Return the data below word for word, from the line with "phylum: Arthropoda" up to and including the line with "scientific name: Bombus griseocollis".

__GIVEN ENTRIES__:
-- Start --

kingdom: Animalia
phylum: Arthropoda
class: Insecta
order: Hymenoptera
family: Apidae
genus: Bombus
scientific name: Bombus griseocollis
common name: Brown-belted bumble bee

-- End --
-- Start --

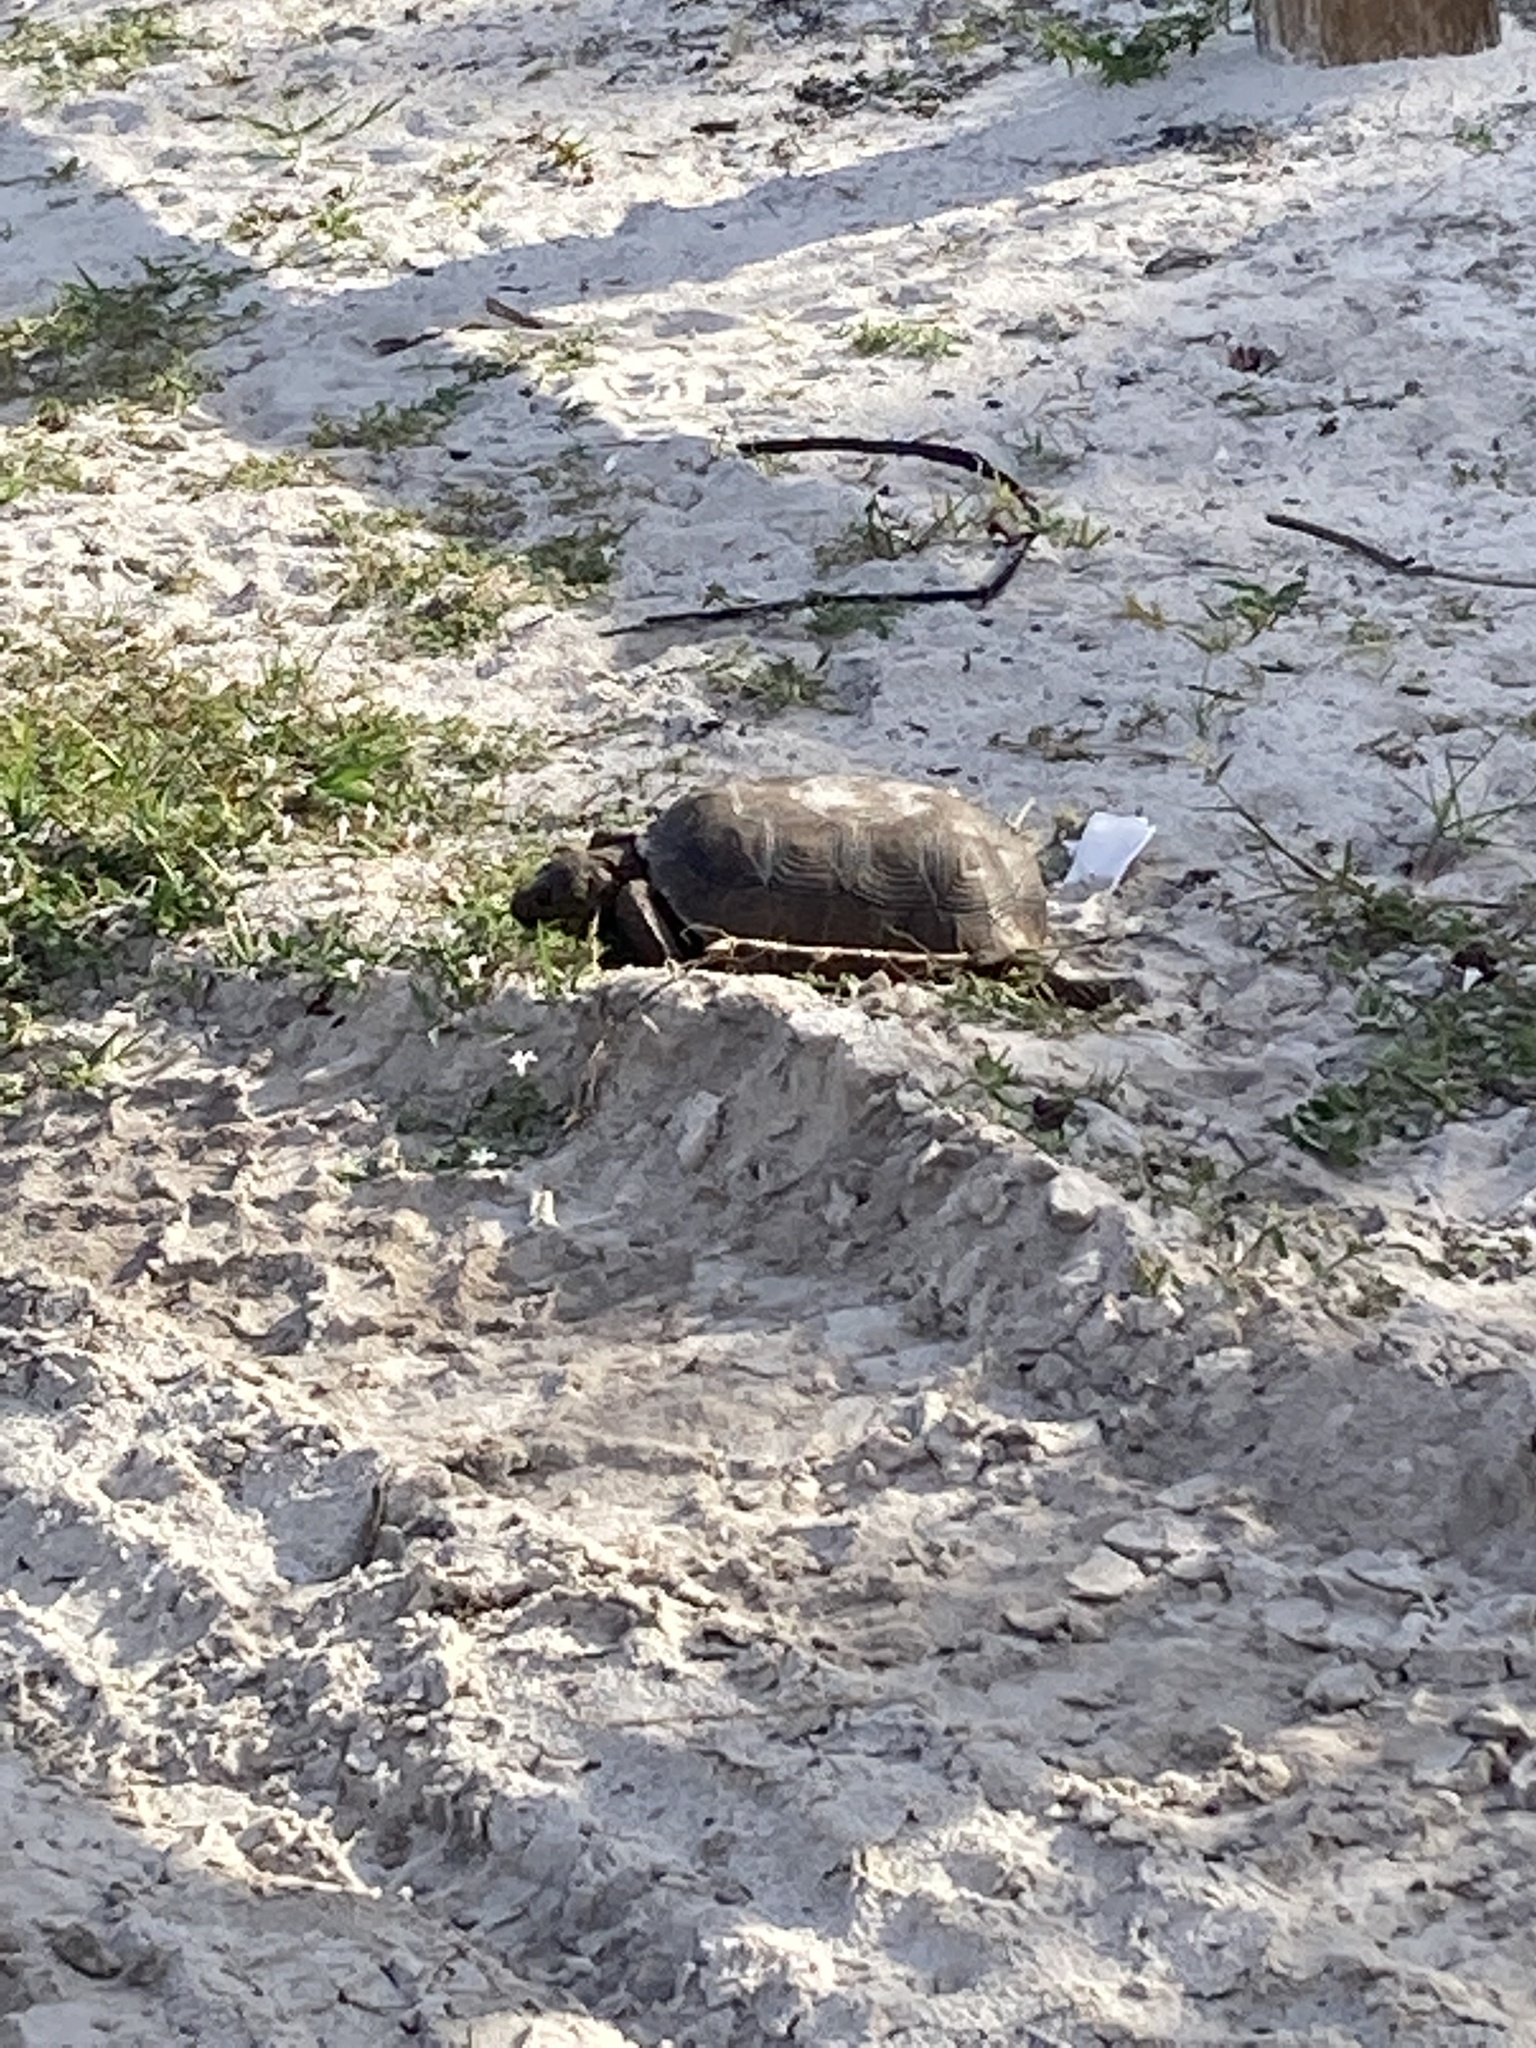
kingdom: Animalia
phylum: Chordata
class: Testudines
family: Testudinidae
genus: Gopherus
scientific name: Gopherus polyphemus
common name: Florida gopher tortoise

-- End --
-- Start --

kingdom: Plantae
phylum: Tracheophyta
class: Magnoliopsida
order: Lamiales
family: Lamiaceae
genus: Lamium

-- End --

__COMPLETED EXERCISE__:
phylum: Arthropoda
class: Insecta
order: Hymenoptera
family: Apidae
genus: Bombus
scientific name: Bombus griseocollis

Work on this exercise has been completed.